PASSAGE SHOWN:
## BEGIN
# Pandas 101


## Data wrangling using Pandas
- In science we make a distinction between raw data and tidy data
- The former is usually not annotated, is closer to the acquisition source  (i.e. sensor or measurement device ) and requires some steps to perform analytics on 
- The latter represents a statistical table that is the foundation for at least one (but often many) questions to be asked on 
- The term Data wrangling is a commonly used catch-all to describe the early stages of the data analytics process. 
- It reflects the steps required to transition from raw to tidy datasets 
  - While the steps can change from project to project the most common ones are: 
    1. Collecting\Extracting data: 
       1. The first step is to identify the data you need, 
       2. Where to acquire\download it from, and then, of course, 
       3. How to collect it
    2. Structuring the data  
       1. Most raw data is unstructured and requires some attention to the way you structure it 
       2. In some cases you will use summary scores to simplify the data 
       3. Other cases may call for statistical data mining and transformation 
       4. But in the end we want to transform the data into a format where the following rules apply:
          1. Each row reflects an observation
          2. Each column reflects a variable/feature of the dataset 
          3. Each cell reflects a measurement
          4. Ideally, both rows and columns are labelled 
    3. Exploratory data analysis
       1. Describe the data components using both summary tables and data visualisation  
       2. Identify redundancy 
       3. Identify outliers
       4. Measure missingness 
       5. Identify association between features and categories 
    4. Data cleaning, enriching and fusion 
       1. Removing or clipping outliers 
       2. Removing errors and duplications 
       3. Standardising category names, dates and numeric formats 
       4. Fusing together complementary datasets to improve available information



## What is Pandas?
## END
In the Pandas 101 passage, what term describes the early stages of the data analytics process?

LISTING:
## BEGIN
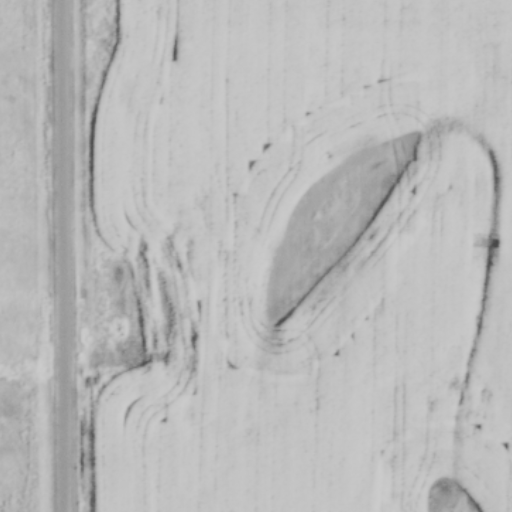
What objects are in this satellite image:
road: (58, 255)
## END
## BEGIN
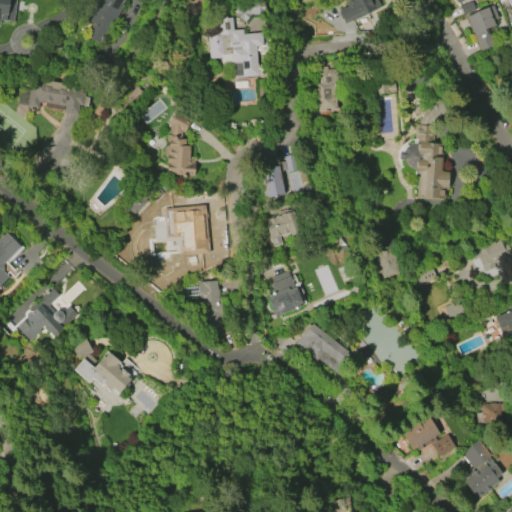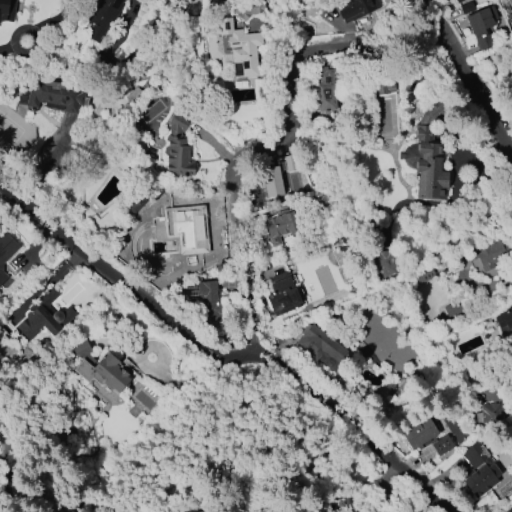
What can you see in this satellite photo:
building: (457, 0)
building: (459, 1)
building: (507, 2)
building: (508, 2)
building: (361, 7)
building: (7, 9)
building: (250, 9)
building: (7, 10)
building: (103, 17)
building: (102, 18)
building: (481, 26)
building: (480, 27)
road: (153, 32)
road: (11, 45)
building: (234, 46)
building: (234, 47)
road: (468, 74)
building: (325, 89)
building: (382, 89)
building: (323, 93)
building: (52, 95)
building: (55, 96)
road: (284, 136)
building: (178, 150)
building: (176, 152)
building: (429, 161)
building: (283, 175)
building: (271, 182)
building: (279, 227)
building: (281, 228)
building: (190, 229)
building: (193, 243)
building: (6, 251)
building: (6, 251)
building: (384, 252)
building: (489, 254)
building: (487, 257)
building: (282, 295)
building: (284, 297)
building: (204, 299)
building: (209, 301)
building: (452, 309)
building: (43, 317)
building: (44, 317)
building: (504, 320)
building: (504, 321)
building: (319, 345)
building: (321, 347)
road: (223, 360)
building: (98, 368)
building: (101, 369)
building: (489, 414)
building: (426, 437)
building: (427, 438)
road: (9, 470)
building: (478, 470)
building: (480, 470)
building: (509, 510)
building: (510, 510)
## END
## BEGIN
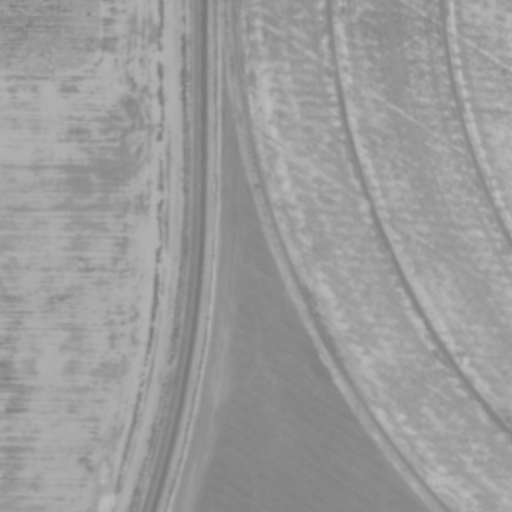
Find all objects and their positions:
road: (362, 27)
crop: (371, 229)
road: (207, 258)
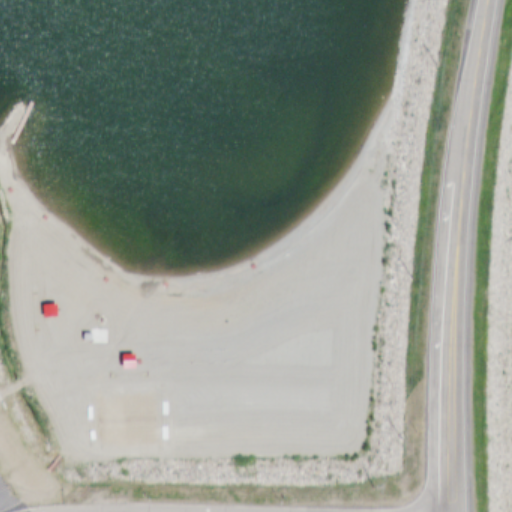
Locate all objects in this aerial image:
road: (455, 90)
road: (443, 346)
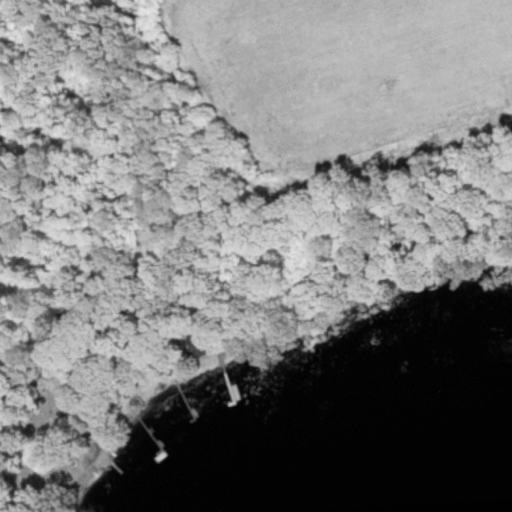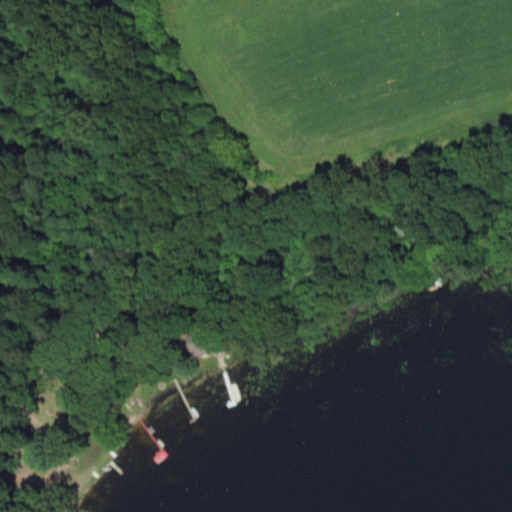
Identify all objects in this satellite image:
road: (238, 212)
## END
SOLUTION BELOW: Data wrangling